Debra Crew, who replaced Menezes, has been one of the few women to lead a major UK-listed firm. However, her tenure at Diageo has been marked by operational missteps and external headwinds, with shares in the company falling 43% since she took over as CEO. Within five months of taking over, Crew was forced to issue a profit warning due to misread sales trends in Latin America, leading to a steep drop in earnings guidance.
Jeffries analysts have improved their investment case for Diageo due to Jhangiani's presence. There are concerns that an alcohol-shy generation is emerging, with increased usage of GLP-1 weight loss drugs like Ozempic potentially turning users off alcohol. However, Jhangiani's financial leadership and operational strategy expertise are seen as key to navigating these challenges.
Jhangiani has also signaled a willingness to explore asset disposals, which could help Diageo focus on its core business and improve its financial position. With Jhangiani at the helm, Diageo is looking to regain investor confidence and steer through the current economic uncertainties.

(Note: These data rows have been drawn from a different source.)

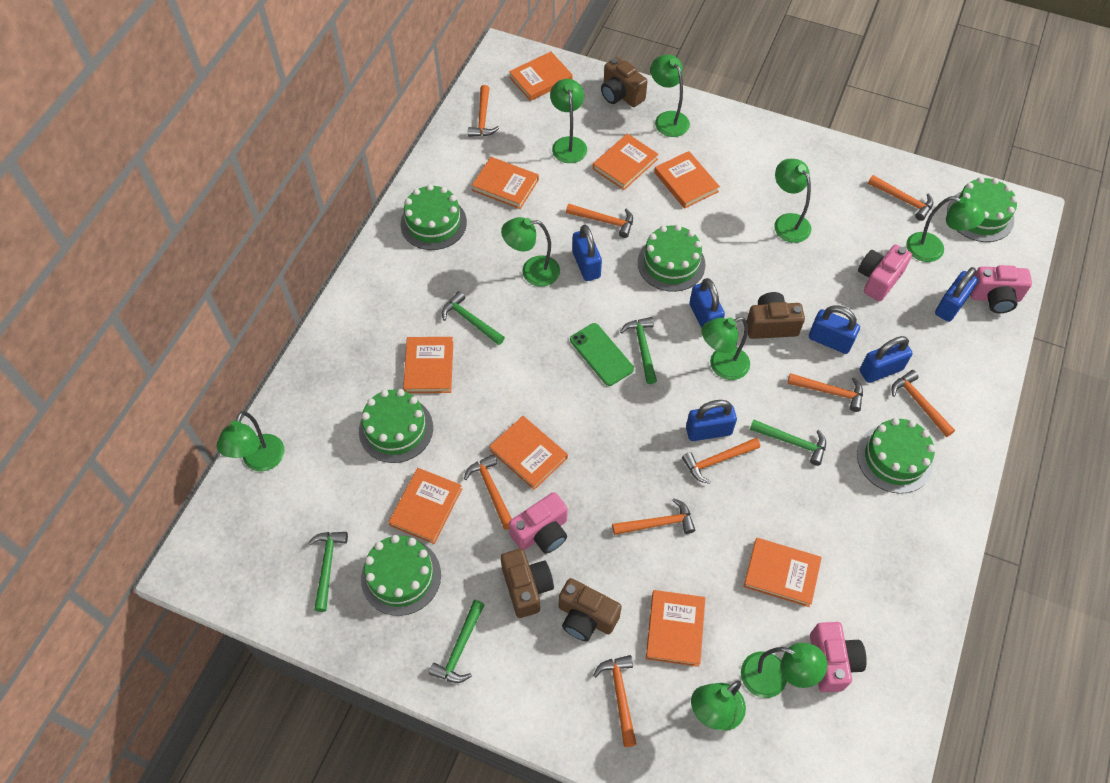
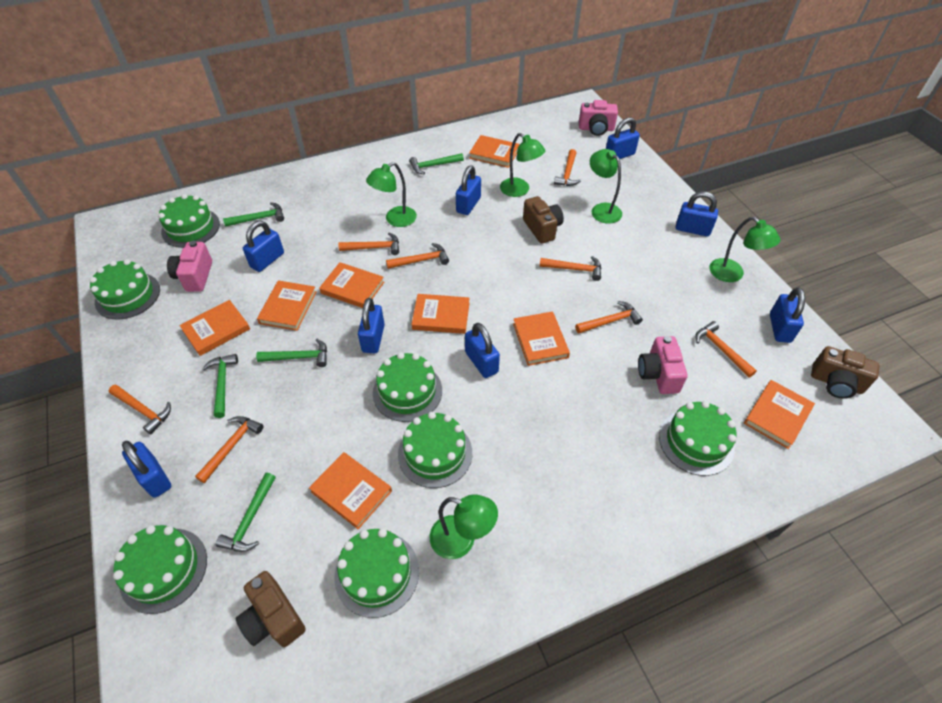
blue padlock: [572,225,602,281] [686,400,737,441] [689,278,725,328] [809,305,860,354] [860,336,912,383] [935,267,978,322] = 6 -> [122,441,171,498] [243,221,284,272] [358,298,385,353] [456,165,481,215] [465,323,500,378] [606,117,640,159] [676,192,718,236] [770,287,805,343] = 8
brown camera: [501,548,554,618] [559,578,622,641] [601,57,648,107] [747,292,805,339] = 4 -> [236,571,306,647] [523,196,564,244] [811,346,880,399] = 3
green cake: [359,389,433,463] [361,535,441,616] [400,184,467,250] [638,224,705,292] [857,418,935,494] [947,177,1018,242] = 6 -> [89,259,160,320] [113,525,207,614] [158,194,220,248] [334,528,419,618] [373,352,442,422] [398,412,472,488] [659,401,737,476] = 7
green lamp: [217,411,285,471] [501,217,560,287] [550,79,587,163] [651,55,690,137] [691,681,746,731] [701,317,750,380] [741,643,828,698] [774,159,811,243] [906,196,985,262] = 9 -> [366,162,417,227] [430,495,498,559] [500,133,545,197] [590,149,622,224] [710,217,781,282] = 5
green phone: [570,323,634,386] = 1 -> none = 0
orange book: [389,468,462,544] [403,337,453,393] [472,157,539,209] [489,416,568,490] [509,52,573,101] [593,134,659,190] [646,590,705,667] [654,151,720,209] [744,538,822,607] = 9 -> [179,300,250,356] [257,280,317,331] [309,452,392,529] [319,262,384,308] [411,294,470,334] [469,135,520,168] [513,311,570,366] [744,380,815,449] = 8
orange hammer: [464,454,512,530] [468,85,499,137] [566,204,633,238] [593,655,637,747] [612,498,695,535] [682,438,760,484] [787,373,863,412] [868,175,933,221] [892,370,955,437] = 9 -> [108,384,171,434] [195,416,263,483] [338,233,399,255] [386,243,449,269] [539,256,601,281] [554,149,581,186] [575,301,643,333] [695,321,757,378] = 8
pink camera: [509,492,568,554] [810,622,867,692] [858,245,912,302] [970,265,1032,313] = 4 -> [167,241,212,292] [579,100,618,136] [638,336,688,394] = 3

Sources: [1] Financial Times [2] The Telegraph [3] The Guardian
In his new role as interim CEO, Jhangiani's financial leadership and extensive experience in investing across various industries may contribute to a turnaround for Diageo's personal-finance and business situation. The uptick in Diageo's share price amidst a broader market downturn indicates that investors are showing renewed confidence in the company's future direction, which could potentially bode well for Diageo's investment opportunities.